Since productivity measurements involve a comparison of output compared to input, we cannot ascertain much by looking only at the hours people work. We have to compare those inputs to the outputs created during those hours.
And that is the sense in which we must evaluate studies that suggest workers using AI sometimes wind up working more hours than they used to.
To be sure, some of that might simply reflect time spent learning how to use AI. Some increased time might be consumed checking AI outputs for accuracy.
But it is at least conceivable that outputs might be changing as well.
AI automates routine tasks, freeing capacity and making more complex or additional work feasible and intrinsically rewarding. This can lead workers to voluntarily expand their scope, take on new roles, multitask more, or extend hours, rather than reducing total hours worked, one study found.
Study / Source | Key Findings on Productivity & Hours/Complexity | Link |
Ye & Ranganathan (UC Berkeley Haas, 2026) – Ethnographic field study | AI intensified work: faster pace, broader/more complex tasks (voluntary role expansion), extended hours without being asked. Felt rewarding short-term but risked unsustainability. | HBR Article; Haas News |
ActivTrak (Observational, ~164k-443M work hours) | AI users showed intensified activity (e.g., +104% email, +145% chat, more weekend work); focused/deep work down ~9%; productivity via denser output rather than fewer hours. | Reported in WSJ/HBR coverage |
Noy & Zhang (2023) – RCT with 453 college-educated professionals on writing tasks | ChatGPT: ~40% less time, +18% quality. Workers enjoyed tasks more; weaker writers benefited most (could tackle higher-quality/complex output). | Science |
Dell'Acqua et al. (BCG/HBS/MIT/Wharton, 2023) – Field experiment with 758 consultants | GPT-4: +12% tasks completed, 25% faster, significantly higher quality (esp. "inside the frontier"). Enabled broader capabilities. | HBS Working Paper; MIT Sloan coverage |
St. Louis Fed / Bick et al. (survey data, 2024-2025) | GenAI users: ~5.4% work hours saved (more for frequent users); implies ~33% higher productivity per AI-assisted hour. Aggregate ~1.1% U.S. productivity boost. Time savings could enable more complex work. | St. Louis Fed |
Other experiments (e.g., coding/consulting) | Mixed: Gains often larger for juniors (enabling complex work); some show output increases without proportional time reduction due to scope expansion. | Various (e.g., Microsoft/Accenture Copilot trials) |
In other words, it is possible that AI can result in workers doing more, rather than less; spending more input hours rather than fewer.

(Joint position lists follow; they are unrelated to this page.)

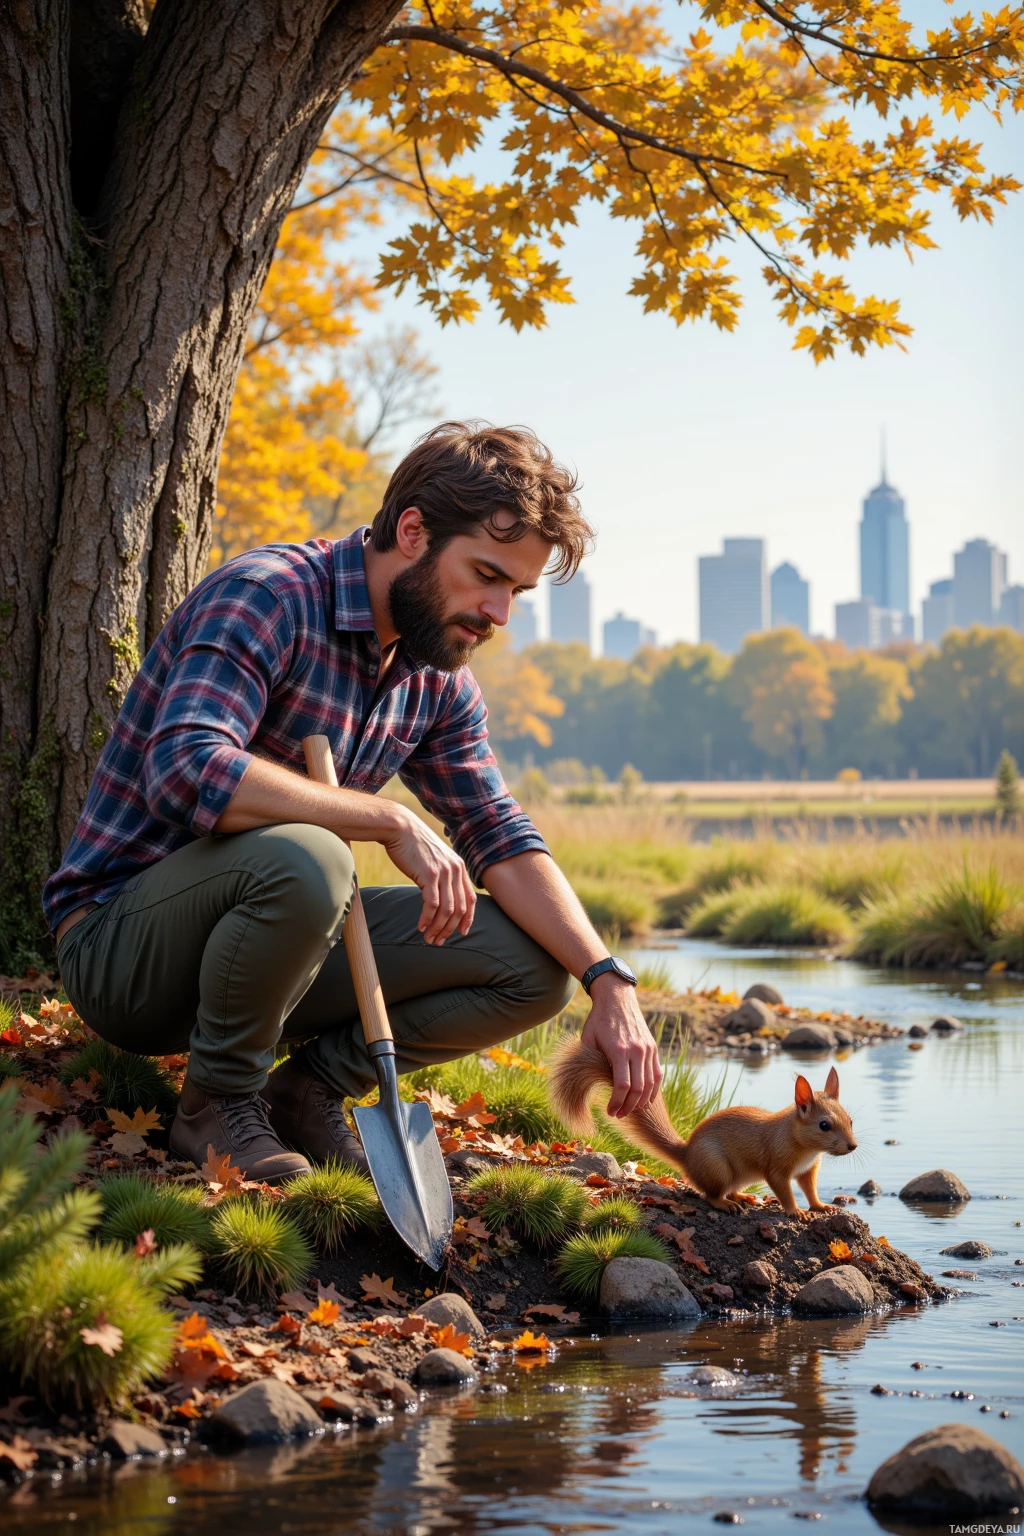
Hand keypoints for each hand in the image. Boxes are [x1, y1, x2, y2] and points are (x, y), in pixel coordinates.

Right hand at [382, 809, 475, 943]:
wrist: (400, 827)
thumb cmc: (413, 845)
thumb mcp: (434, 859)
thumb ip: (442, 874)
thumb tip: (441, 895)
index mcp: (459, 867)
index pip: (470, 899)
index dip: (468, 918)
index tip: (462, 932)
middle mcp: (455, 870)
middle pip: (459, 908)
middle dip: (450, 929)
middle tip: (438, 941)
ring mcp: (443, 872)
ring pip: (447, 910)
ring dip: (438, 928)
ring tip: (429, 938)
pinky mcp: (429, 874)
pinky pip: (432, 905)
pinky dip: (427, 919)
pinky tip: (420, 926)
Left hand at [580, 975, 662, 1117]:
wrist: (616, 999)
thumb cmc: (598, 1021)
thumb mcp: (588, 1040)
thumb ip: (590, 1062)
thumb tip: (587, 1086)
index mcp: (619, 1050)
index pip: (623, 1086)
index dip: (617, 1102)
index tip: (610, 1112)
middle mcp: (637, 1050)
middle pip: (639, 1089)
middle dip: (629, 1106)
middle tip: (618, 1114)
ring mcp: (647, 1049)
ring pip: (651, 1084)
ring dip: (641, 1101)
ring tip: (630, 1109)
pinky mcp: (653, 1048)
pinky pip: (657, 1074)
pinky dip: (653, 1089)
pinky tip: (644, 1099)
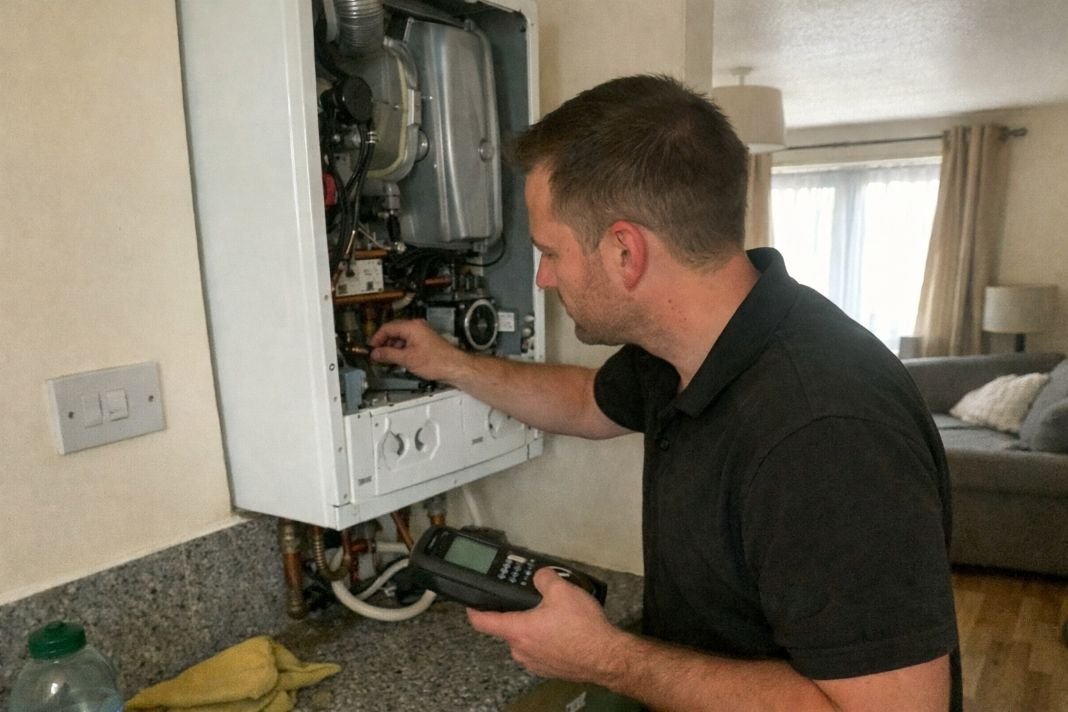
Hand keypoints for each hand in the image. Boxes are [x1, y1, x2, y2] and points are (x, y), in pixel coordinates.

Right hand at [368, 319, 465, 382]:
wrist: (455, 367)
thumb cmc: (438, 361)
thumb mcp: (407, 359)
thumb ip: (388, 355)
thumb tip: (376, 353)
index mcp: (412, 327)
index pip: (387, 328)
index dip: (377, 338)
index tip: (371, 348)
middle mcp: (417, 327)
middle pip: (394, 332)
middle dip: (384, 344)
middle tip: (377, 355)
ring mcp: (422, 334)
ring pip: (401, 338)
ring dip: (392, 348)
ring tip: (387, 360)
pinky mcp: (425, 342)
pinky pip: (408, 343)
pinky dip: (401, 350)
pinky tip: (399, 360)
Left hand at [466, 568, 625, 683]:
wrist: (606, 657)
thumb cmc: (582, 627)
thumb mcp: (561, 590)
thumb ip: (543, 578)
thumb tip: (539, 576)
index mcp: (517, 630)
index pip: (482, 621)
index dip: (473, 609)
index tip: (471, 604)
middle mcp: (520, 650)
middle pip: (509, 628)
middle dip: (519, 614)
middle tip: (536, 602)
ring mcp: (534, 662)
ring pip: (526, 639)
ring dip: (535, 627)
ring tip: (556, 616)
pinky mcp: (549, 669)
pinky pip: (540, 650)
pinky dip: (547, 640)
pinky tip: (565, 632)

That might happen because AI makes complex work more accessible and engaging.
So working more, rather than less, is rational for career growth, intrinsic motivation, firm expectations or simply because the new work is interesting.
What we do not know yet is AI impact on productivity. We cannot only measure inputs. We have to know whether outputs have increased, and if so, by how much.